The next step will be construction of sea walls, building the boat-storage facility, and partnering with marina operators, then construction of the apartments and retail space at the southern edge of the basin. That portion’s permits are in place, except for the fuel-tank permit. That would be secured in the future.
The sea wall reference drew a question from Alfin: will the basin handle flood surges in serious storms? Jeffords said the sea walls will account for that.
Marina Del Palma is an autonomous development adjoining Marina Village to the north. The City Council approved the 106-acre development, which is well on its way, in December 2017, for 154 single family homes on 40-foot-wide lots on the western portion of the acreage, 461 apartment units built to a height of up to 95 feet on the eastern portion of the acreage, and a marina with a boat-storage facility that will rise up to 70 feet. Marina del Palma is approved for 46,000 square feet of commercial development.
A public participation meeting at the Hilton Garden Inn on July 10, regarding Lighthouse Harbor’s plans, drew some 10 residents already living at Marina del Palma. Their key concern was how Lighthouse Harbor would affect their own properties. “They were happy they were getting a 10-foot buffer they didn’t have before,” Senior Planner Bill Hoover said. “They knew the project’s going to get developed some time because it’s already approved. So they’re really not getting anything too much different except that the applicant is requesting more residential units than they had before, and dropping commercial.

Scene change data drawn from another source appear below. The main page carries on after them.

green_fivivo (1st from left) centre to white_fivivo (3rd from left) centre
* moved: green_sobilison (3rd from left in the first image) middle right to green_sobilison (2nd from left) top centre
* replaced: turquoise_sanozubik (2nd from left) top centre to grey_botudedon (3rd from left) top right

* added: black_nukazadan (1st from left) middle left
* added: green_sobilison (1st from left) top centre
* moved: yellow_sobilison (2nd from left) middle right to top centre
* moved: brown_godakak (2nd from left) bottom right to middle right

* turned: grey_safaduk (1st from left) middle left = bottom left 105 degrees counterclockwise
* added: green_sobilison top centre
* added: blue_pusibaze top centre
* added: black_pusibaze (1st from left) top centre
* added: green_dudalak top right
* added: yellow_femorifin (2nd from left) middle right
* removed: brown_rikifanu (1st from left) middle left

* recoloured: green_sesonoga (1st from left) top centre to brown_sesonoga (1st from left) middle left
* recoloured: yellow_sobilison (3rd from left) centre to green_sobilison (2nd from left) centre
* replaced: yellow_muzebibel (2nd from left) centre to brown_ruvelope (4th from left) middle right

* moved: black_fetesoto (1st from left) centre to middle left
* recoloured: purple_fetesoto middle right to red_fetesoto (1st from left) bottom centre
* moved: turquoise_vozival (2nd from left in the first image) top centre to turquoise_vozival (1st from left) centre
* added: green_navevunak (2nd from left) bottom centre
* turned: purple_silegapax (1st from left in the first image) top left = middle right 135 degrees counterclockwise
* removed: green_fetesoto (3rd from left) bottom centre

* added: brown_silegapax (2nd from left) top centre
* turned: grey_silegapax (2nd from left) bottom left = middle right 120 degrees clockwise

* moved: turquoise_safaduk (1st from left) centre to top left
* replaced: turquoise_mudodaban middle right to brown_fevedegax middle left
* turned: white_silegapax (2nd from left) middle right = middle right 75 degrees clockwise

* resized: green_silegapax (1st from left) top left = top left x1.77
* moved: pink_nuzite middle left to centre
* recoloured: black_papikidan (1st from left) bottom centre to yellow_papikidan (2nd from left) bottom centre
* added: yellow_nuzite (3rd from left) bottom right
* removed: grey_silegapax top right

The Planning Board heard the proposal in July. The item drew no public response. The board recommended approval by a 7-0 vote. Should the council approve the proposal on second reading, the final plat proposal would still have to be approved by the City Council in the future. Any apartment units that are not townhomes would be reviewed administratively as technical site plan–not by the Planning Board, not by the Council–unless the request is for 40 apartment units or more. In that case, the plan goes before the Planning Board. If the request exceeds 100 units, it goes before the City council.